The authors surveyed faculty at four medical schools in the east, southwest, and western US, three state supported, one private, in 2000 and 2001 up to September 11. Some of their most striking findings were:
- Academic physicians spent an average of 40.7% of their time in direct patient care (up from 23% in a 1984 survey).
- Academic physicians spent less time supervising residents and medical students (15.2%) than they did in 1984 (21%), and overall spent only a little over a quarter of their time overall in teaching and related activities.
- Academic physicians spent less time on research (14.7%) than they did in 1984 (29%).
- One fifth (20.5%) of faculty were clinically depressed as indicated by scores of 16 or greater on the CES-D scale.
- About 11% of faculty had moderate to severe anxiety.
- One quarter (25%) of faculty had salaries completely dependent on their "productivity." More than one-tenth (12.6%) of faculty were contemplating leaving their institution within the next few years.
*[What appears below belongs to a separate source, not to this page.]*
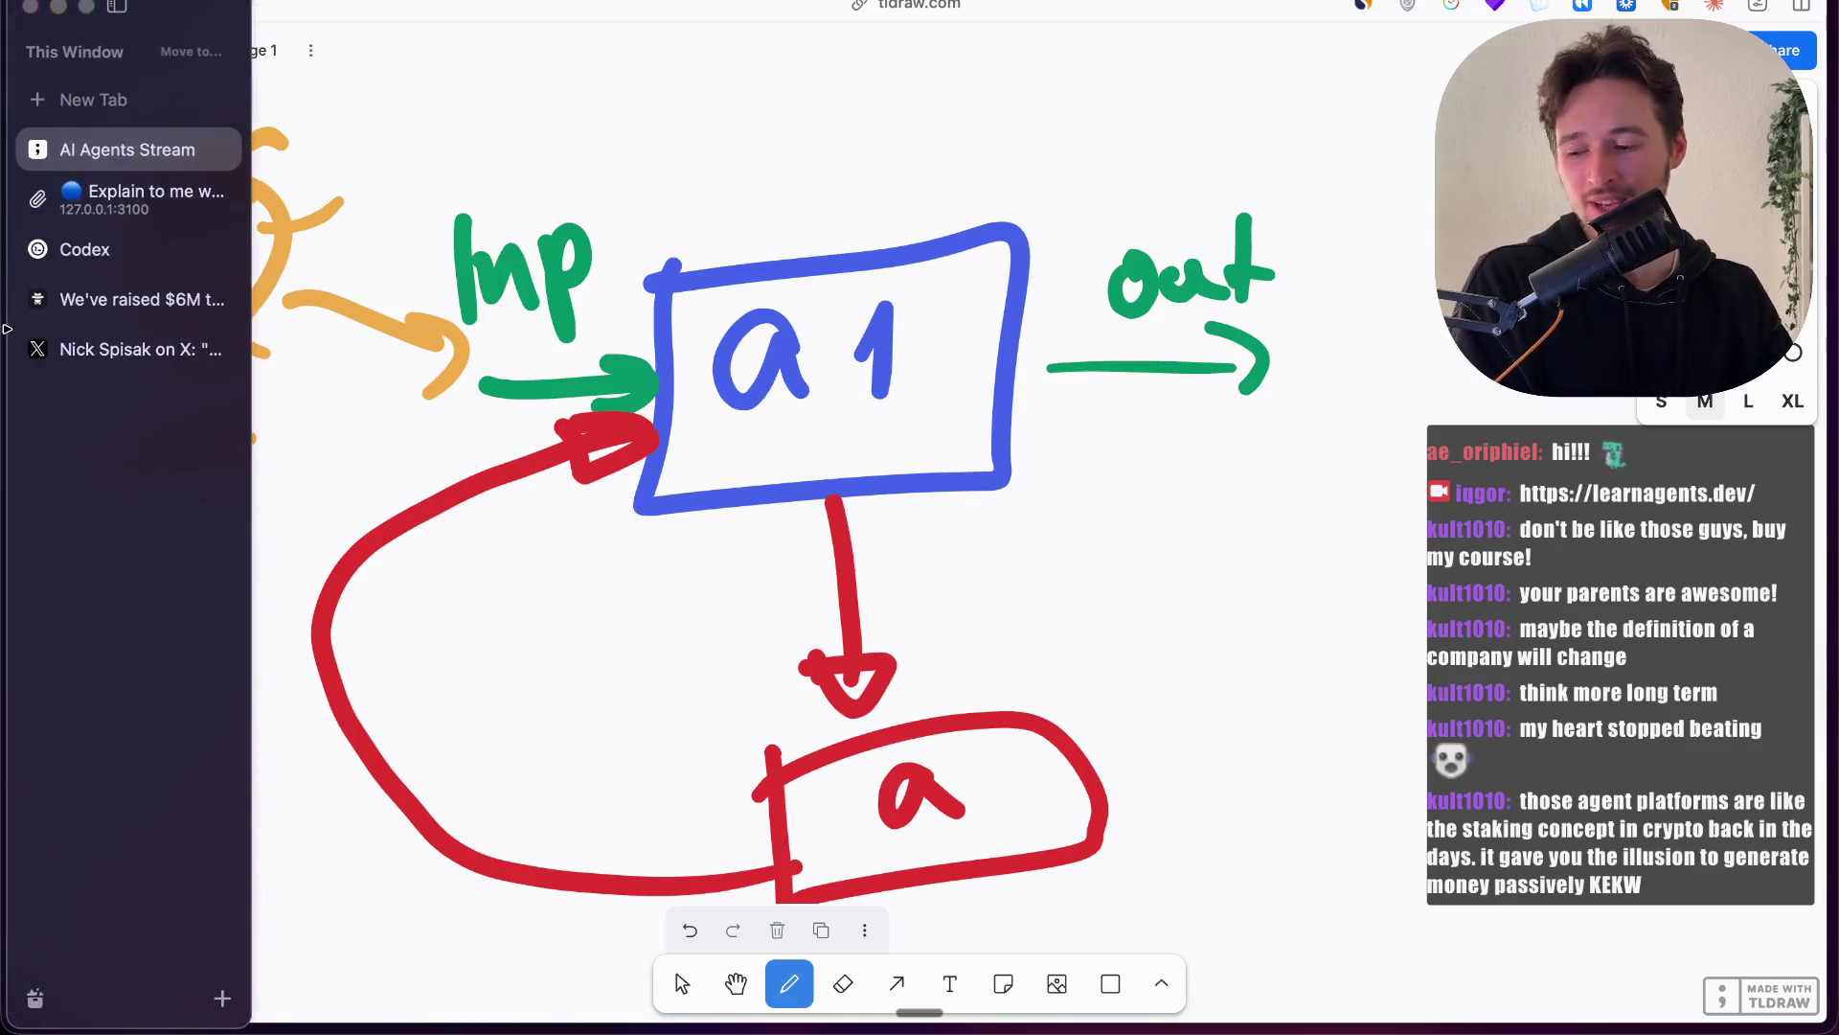
{"action": "left_click", "coordinate": [114, 213]}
Only 18.5% of faculty thought their institutions were in good financial shape.
The future of medicine resides in the medical students of today and tomorrow, who in turn depend on the quality of faculty and teaching in our nation's medical schools. This study raises the concern that current medical students are being taught by faculty who are increasingly stressed and dispirited.The title of the Chronicle article seems a bit more to the point, though. Something is very wrong when one-fifth of academic physicians are working while clinically depressed.
For many faculty, the lure of academia seems to have been the relatively stable mix of patient care, research, and teaching. Yet our study supports LUdmer's assertions that in recent years patient care responsibilities have burgeoned, crowding out time for teaching and research.
The authors of the study did not talk much about the source of the stresses under which the faculty labored. Persual of Health Care Renewal would suggest that many of them realized they were working in a health care environment that had decreasing interest in training the doctors of the future, and increasingly threatened their core professional values. Some may have realized that the financial pressures to which they were exposed were partly a result of health care organizations that sent most of the money elsewhere, some of it wasted in foolish pursuits and cumbersome bureaucracy, some handed as lavish salary and perks to undeserving managers, perhaps a bit of it literally stolen. That truly could make honest academic physicians depressed.